Hujan di sore itu membuatku sejenak berpikir. Bagaimana jadinya Rangga tanpa aku? Rangga adalah seseorang yang telah ku anggap sebagai kakakku, malaikat penjagaku, meskipun Ia jauh. Tiap kali aku melihat diaryku yang berceritakan tentangnya dan diriku, aku selalu saja melamun. Melamun, tak memikirkan apa-apa. Yang ada di kepalaku hanyalah Rangga semata.

“Kamu baik-baik saja, kan?” tanya Rangga. Tampaknya Rangga sangat sedih. Apa yang terjadi? Apakah aku akan mati dengan hidup yang sia-sia?
“Iya.” Jawabku singkat. Aku tahu, pasti ada sesuatu yang buruk yang terjadi. Wahai Ranggaku, ceritakanlah, apa yang sedang terjadi?
“Demi Tuhan, Luna. Aku sangat mencintaimu. Aku bahkan tak bisa hidup tanpamu.” Kata Rangga sembari menahan air matanya untuk jatuh.
“Memang ada apa, sih? Mengapa tiba-tiba kamu berkata seperti itu?” Tanyaku heran.
“Penyakitmu, Luna. Sekarang sudah semakin parah. Apakah aku akan bisa berada untukmu selamanya? Aku..” Air mata Rangga jatuh dan aku sangat membenci hal itu.
“Aku tahu. Tapi, maafkan aku ya, jika aku pernah berbuat salah.” Jawabku.

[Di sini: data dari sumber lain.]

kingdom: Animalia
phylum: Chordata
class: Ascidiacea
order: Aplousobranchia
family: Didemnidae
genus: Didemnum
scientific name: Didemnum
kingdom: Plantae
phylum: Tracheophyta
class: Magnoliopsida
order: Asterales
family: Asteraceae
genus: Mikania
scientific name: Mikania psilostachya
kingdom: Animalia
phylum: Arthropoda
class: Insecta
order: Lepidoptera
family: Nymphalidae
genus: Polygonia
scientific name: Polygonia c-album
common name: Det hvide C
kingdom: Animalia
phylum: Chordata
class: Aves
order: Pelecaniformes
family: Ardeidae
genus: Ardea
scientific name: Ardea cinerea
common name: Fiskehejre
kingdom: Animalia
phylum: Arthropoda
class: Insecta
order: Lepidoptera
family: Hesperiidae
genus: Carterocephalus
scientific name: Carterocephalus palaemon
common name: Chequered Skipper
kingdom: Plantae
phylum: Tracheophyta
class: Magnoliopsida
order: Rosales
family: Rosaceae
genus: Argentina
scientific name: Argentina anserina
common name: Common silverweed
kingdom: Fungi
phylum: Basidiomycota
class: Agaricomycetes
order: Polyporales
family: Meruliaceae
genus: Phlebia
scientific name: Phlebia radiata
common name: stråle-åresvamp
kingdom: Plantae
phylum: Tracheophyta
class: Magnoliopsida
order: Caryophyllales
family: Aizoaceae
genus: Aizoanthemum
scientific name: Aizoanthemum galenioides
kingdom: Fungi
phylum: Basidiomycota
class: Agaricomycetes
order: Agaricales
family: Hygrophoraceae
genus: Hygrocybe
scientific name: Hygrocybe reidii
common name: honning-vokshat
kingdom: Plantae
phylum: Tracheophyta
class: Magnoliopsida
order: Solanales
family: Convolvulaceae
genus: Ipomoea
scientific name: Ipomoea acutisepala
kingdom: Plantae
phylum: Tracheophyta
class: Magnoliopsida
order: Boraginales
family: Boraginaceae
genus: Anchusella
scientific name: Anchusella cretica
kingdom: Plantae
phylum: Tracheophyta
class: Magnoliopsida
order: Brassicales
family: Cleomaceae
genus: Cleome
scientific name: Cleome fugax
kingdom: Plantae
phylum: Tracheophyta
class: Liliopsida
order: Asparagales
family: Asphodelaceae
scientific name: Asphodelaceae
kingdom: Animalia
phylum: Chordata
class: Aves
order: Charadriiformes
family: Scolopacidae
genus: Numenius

Semakin besar petir yang seolah menyambar-nyambar dan hujan yang sangat deras itu membuatku takut akan kehilangan Rangga. Ini merupakan hal pertama kali yang pernah aku lakukan. Aku sangat takut kehilangan Rangga. Dia tanpa aku? Aku tanpa dia? Tuhan, tolonglah aku. Aku sudah tak sanggup dengan derita yang datang terus-menerus ini.
Bapak kemana? Anakmu sudah sekarat mengapa kau belum pulang juga, Pak? Apakah kau masih memilih pekerjaanmu dibandingkan anakmu? Rasanya aku tak sanggup lagi untuk bangun dari tempat tidur lusuh ini. Rasanya aku sangat takut untuk meninggalkan Rangga. Rasanya aku tak siap menghadapi kematian ini.

“Raa..ra..Rangga...” panggilku perlahan dan lirih.
Rangga terbangun dan mengambil kacamatanya. “Iya. Ada apa?”
“Dengan sepenuh hati ini aku bicara. Atas izin Tuhan, aku bicara. Aku sangat mencintaimu, Rangga. Yakinlah.”
Rangga melihat ke alat deteksi napas sialan itu. Iya sangat terkejut, bahwa alat itu sudah tidak lagi menyala kecuali hanya tersendat-sendat. “Tenanglah, aku akan panggilkan dokter.” Serunya.
“Sudahlah, jangan.. biarkan aku pergi dengan tenang. Aku akan selalu hidup dihatimu, Rangga. Ingatlah.”
“Tidak Luna! Kamu tak boleh mati! Apa jadinya aku tanpa kamu?” tangis Rangga.
“Aku sangat mencintaimu, Ra..rang..Rangga..” Ucapku dengan air mata.

Bapak datang tepat aku berkata seperti itu. Rangga menangis tersedu-sedu. Aku melihat sekitarku. Bapak menangis dengan sangat haru. Baiklah Rangga, jika ini yang terbaik untuk kita, mengapa tidak? Aku akan selalu hadir dalam hatimu. Aku akan selalu ada untukmu, meski dengan hanya bayanganku.
Inilah percintaan kita. Percintaan yang terlalu rumit untuk gadis seperti aku. Jika kamu memang benar-benar cinta terhadap apapun itu, jangan barkan lah itu pergi. Karena, cinta sejati itu bukanlah dongeng. Cinta sejati akan tumbuh jika ada pengertian diantara kalian.